IPSec Site-to-Site
cisco_trooper
Member Posts: 1,441 ■■■■□□□□□□
in CCNP
I'm creating a site-to-site ipsec tunnel. I defined my ACL using port designations to restrict traffic to specific services. When I applied the ACL to the crypto map I received a warning that I may experience performance problem since I used port designations in my ACL. Has any ever experienced performance issues in doing this? How much latency/processor are we talking about?? This device is an ASA 5510.
Comments
-
redwarrior Member Posts: 285I'm not sure why you would want to specify specific ports in a cryptomap ACL. Why not just specify the interesting traffic (networks, etc.) and then use a separate ACL to restrict what is allowed to cross the tunnel? Are you trying to set up a split-tunnel VPN and send some types of traffic out to the internet while others go through the VPN? If that's the case, I would think that any traffic heading from a remote site back to a protected network should be tunneled regardless of protocol?
CCNP Progress
ONT, ISCW, BCMSN - DONE
BSCI - In Progress
http://www.redwarriornet.com/ <--My Cisco Blog -
mikearama Member Posts: 749+1 to red
Actually, when I first read your post, ct, I thought "why not put ports in the acl". That way you could define the interesting traffic via the ranges defined, AND at the same time narrow down what protocols/applications can be used between the ranges.
But I checked our 5550 and 5540 acl's, and sure enough none have ports included... only ranges.
Did a little digging and found this cisco doc:
Most Common L2L and Remote Access IPSec VPN Troubleshooting Solutions - Cisco Systems
Scroll down to the Verify that ACLs are Correct section, and note the NOTE: Incorrect Example given... and how they highlighted the "eq 25". Go figure... they consider adding the port to be incorrect.
Interesting.There are only 10 kinds of people... those who understand binary, and those that don't.
CCIE Studies: Written passed: Jan 21/12 Lab Prep: Hours reading: 385. Hours labbing: 110
Taking a time-out to add the CCVP. Capitalizing on a current IPT pilot project. -
cisco_trooper Member Posts: 1,441 ■■■■□□□□□□redwarrior wrote: »I'm not sure why you would want to specify specific ports in a cryptomap ACL. Why not just specify the interesting traffic (networks, etc.) and then use a separate ACL to restrict what is allowed to cross the tunnel? Are you trying to set up a split-tunnel VPN and send some types of traffic out to the internet while others go through the VPN? If that's the case, I would think that any traffic heading from a remote site back to a protected network should be tunneled regardless of protocol?
Perhaps my terminology is wrong. I thought the crytomap ACL is what specified the interesting traffic..that is allowed to cross the tunnel..
No split tunneling, I just need to allow another organization access to certain services on a few servers inside the network and I didn't want to allow anything else...
This is a fresh firewall.

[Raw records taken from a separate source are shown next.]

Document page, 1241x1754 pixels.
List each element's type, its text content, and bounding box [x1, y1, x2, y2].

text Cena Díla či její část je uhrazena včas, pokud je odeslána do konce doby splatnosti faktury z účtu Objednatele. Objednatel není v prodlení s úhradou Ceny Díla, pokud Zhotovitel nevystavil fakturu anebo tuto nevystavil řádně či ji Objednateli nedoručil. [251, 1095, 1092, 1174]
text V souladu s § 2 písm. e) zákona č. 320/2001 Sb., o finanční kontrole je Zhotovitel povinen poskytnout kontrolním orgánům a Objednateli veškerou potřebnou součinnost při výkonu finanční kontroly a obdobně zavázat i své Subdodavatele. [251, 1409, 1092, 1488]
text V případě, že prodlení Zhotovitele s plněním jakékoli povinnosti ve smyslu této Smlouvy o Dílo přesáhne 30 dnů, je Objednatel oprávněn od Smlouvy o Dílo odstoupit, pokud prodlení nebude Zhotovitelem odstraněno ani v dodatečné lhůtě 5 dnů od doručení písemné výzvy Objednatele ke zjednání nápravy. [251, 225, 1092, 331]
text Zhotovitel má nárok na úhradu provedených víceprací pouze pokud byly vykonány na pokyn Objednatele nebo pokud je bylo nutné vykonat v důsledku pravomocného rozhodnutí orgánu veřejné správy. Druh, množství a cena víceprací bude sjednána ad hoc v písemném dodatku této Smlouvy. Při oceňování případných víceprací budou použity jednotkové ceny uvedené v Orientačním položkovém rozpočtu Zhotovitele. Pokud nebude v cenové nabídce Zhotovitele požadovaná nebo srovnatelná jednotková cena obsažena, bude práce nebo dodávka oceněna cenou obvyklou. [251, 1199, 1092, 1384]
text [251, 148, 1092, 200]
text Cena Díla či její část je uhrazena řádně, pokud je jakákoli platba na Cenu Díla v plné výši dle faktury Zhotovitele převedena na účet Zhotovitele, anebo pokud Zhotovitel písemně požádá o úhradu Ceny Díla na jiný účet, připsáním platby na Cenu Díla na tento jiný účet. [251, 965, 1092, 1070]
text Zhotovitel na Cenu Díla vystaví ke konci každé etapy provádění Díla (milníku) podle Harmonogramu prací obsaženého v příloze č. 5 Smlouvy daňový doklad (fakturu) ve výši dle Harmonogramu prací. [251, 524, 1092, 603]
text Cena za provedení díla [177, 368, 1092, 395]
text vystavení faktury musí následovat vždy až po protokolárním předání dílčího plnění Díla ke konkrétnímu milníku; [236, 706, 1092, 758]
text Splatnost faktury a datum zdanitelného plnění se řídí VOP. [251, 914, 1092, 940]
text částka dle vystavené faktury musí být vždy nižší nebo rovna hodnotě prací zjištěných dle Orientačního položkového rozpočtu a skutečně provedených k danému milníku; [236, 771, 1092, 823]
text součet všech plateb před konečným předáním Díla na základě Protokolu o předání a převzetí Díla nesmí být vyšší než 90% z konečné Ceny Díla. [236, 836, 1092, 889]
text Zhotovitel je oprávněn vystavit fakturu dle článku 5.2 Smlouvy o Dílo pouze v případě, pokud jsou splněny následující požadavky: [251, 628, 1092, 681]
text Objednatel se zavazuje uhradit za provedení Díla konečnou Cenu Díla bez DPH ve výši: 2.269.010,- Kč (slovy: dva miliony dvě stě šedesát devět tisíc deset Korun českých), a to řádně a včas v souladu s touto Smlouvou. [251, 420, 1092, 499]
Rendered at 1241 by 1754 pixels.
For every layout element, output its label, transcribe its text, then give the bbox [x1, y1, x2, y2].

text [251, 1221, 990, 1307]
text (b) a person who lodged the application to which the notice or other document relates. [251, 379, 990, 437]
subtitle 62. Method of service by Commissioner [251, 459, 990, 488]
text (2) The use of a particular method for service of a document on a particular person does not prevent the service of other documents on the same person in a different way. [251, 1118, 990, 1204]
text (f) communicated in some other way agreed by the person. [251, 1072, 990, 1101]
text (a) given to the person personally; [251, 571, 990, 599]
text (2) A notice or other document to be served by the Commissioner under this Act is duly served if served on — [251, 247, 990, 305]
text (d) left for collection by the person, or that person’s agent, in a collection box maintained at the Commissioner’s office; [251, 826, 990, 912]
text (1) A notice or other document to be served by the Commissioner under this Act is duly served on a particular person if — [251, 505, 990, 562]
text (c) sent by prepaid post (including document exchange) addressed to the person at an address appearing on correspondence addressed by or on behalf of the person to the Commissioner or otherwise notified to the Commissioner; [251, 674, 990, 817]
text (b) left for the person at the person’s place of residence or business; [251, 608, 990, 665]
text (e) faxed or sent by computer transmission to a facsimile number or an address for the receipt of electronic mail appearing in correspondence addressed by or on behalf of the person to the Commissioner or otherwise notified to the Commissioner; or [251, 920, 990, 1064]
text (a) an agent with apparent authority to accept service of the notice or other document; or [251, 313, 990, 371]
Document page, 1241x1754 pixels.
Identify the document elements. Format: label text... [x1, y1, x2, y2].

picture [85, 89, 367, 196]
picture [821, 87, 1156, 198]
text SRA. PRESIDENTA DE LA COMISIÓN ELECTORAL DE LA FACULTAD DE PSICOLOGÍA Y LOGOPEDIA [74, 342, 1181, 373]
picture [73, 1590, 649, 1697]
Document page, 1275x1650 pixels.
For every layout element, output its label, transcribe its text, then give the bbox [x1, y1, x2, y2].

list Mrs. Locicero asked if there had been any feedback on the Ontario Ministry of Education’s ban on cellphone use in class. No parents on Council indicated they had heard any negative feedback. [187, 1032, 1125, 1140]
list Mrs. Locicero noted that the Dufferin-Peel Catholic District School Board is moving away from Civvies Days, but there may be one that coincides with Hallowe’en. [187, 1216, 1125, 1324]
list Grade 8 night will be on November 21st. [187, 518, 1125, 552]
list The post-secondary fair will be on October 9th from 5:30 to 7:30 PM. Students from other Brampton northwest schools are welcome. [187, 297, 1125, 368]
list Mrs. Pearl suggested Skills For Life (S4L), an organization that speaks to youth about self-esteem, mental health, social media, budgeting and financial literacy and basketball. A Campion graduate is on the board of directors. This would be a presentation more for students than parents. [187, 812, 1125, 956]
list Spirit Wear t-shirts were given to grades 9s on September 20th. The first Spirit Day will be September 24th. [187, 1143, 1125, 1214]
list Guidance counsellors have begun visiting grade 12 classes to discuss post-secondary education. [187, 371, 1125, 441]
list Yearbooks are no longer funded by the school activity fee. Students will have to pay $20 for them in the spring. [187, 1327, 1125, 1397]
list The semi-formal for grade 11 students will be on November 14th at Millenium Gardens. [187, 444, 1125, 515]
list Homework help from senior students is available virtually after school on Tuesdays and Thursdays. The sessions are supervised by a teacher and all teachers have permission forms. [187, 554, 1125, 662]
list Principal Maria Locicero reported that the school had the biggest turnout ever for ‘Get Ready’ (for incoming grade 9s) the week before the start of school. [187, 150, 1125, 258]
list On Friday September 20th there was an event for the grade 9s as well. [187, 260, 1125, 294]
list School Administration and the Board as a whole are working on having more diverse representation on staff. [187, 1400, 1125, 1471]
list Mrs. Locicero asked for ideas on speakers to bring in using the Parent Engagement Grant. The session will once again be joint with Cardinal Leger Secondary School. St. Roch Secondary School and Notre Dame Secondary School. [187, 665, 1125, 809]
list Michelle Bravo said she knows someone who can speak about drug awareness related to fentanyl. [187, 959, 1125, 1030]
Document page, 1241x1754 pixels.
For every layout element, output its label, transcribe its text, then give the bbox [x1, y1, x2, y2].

None of the site-to-sites had ports specified in them before, nor has there ever been a separate ACL to deny any traffic coming across the tunnel, I just wanted to take the opportunity to lock things down further without scheduling late night implementations and specifying only the services necessary seemed like the easiest way to do that, UNTIL i got smacked with the big WARNING!!! message... -
cisco_trooper Member Posts: 1,441 ■■■■□□□□□□+1 to red
Actually, when I first read your post, ct, I thought "why not put ports in the acl". That way you could define the interesting traffic via the ranges defined, AND at the same time narrow down what protocols/applications can be used between the ranges.
But I checked our 5550 and 5540 acl's, and sure enough none have ports included... only ranges.
Did a little digging and found this cisco doc:
Most Common L2L and Remote Access IPSec VPN Troubleshooting Solutions - Cisco Systems
Scroll down to the Verify that ACLs are Correct section, and note the NOTE: Incorrect Example given... and how they highlighted the "eq 25". Go figure... they consider adding the port to be incorrect.
Interesting.
Nice, I didn't know the no-nat rule actually wouldn't work if you used port designations. I didn't attempt the ports on the no-nat rule, which now that I think about it, it doesn't make a ton of sense to do the nat rule one way and the cryptomap another...I think you two got me headed down the right path now.